STATE OF MICHIGAN COURT OF APPEALS
May 6, 2021
No. 352924 (Mich. Ct. App. May. 6, 2021)

Opinion

No. 352924

05-06-2021

GRANT CHEN and CAROLINE CHEN, LLC, doing business as CROWN REALTY & MANAGEMENT, Plaintiff-Appellant, v. RYAN SWEENEY and CRAMER, MINOCK, & SWEENEY, PLC, Defendants-Appellees.


If this opinion indicates that it is "FOR PUBLICATION," it is subject to revision until final publication in the Michigan Appeals Reports. UNPUBLISHED Washtenaw Circuit Court
LC No. 19-001199-NO Before: JANSEN, P.J., and RONAYNE KRAUSE and GADOLA, JJ. PER CURIAM.

Plaintiff appeals as of right the orders granting defendants' motion for summary disposition and request for attorney fees and costs. We affirm.

I. BACKGROUND FACTS

This case arises from a separate 2018 divorce action (the "Pan divorce") between Jill Jie Cheng Pan ("the wife") and Mickel Ming Hua Pan ("the husband"). Pan v Pan, Washtenaw Circuit Court (18-000812-DO). Defendants in this case represented the wife in the Pan divorce. Plaintiff is a property management firm that managed several properties owned by the Pans; one of plaintiff's owners, Grant Chen, is also the cousin of the husband in the Pan divorce. The Pan divorce involved a considerable amount of discovery, which included investigations into the Pans' real estate holdings. When the husband was reluctant to produce certain documents related to the couple's property holdings, defendants, on behalf of the wife, filed two motions to compel production of documents. The motions contained the following statements at issue in this case:

Grant Chen is [the husband's] cousin and has participated in a scheme of withholding funds payable to [the wife], paying the same directly to [the husband], cooperating in issuing K-1's [sic] to [the wife] (for distributions paid to [the husband]) and refusing to provide an accounting of the accounts receivable and payable related to the entities of which [the wife] has a member interest.

PROBLEM SET:
a - In the court opinion, how is Grant Chen related to the husband in the Pan divorce?
b - Repeat the section of the court opinion that begins at the words "STATE OF MICHIGAN" and stops after "SWEENEY, PLC, Defendants-Appellees.".

(Data extracted from a collection)

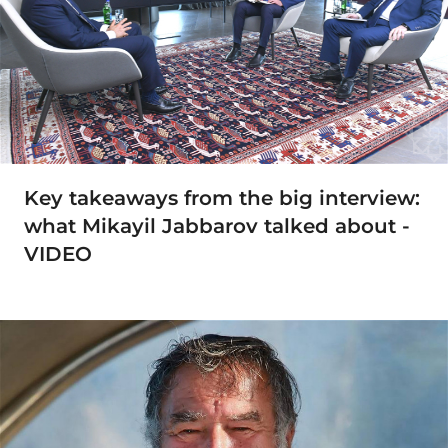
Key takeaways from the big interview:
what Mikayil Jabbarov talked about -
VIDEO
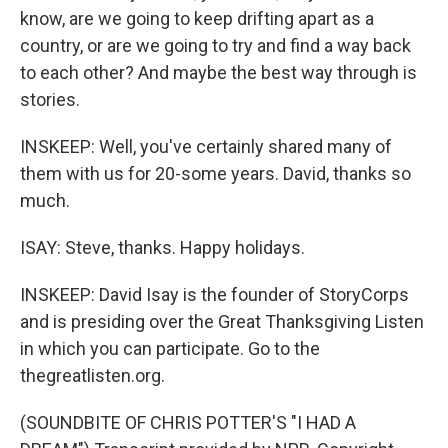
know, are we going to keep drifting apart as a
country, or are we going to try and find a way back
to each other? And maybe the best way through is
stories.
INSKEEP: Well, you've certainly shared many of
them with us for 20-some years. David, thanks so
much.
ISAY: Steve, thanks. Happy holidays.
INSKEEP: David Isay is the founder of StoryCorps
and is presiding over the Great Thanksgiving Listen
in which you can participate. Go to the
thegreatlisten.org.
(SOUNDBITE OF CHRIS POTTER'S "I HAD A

REPLIES:
a - He is the husband's cousin.

b -
STATE OF MICHIGAN COURT OF APPEALS
May 6, 2021
No. 352924 (Mich. Ct. App. May. 6, 2021)

Opinion

No. 352924

05-06-2021

GRANT CHEN and CAROLINE CHEN, LLC, doing business as CROWN REALTY & MANAGEMENT, Plaintiff-Appellant, v. RYAN SWEENEY and CRAMER, MINOCK, & SWEENEY, PLC, Defendants-Appellees.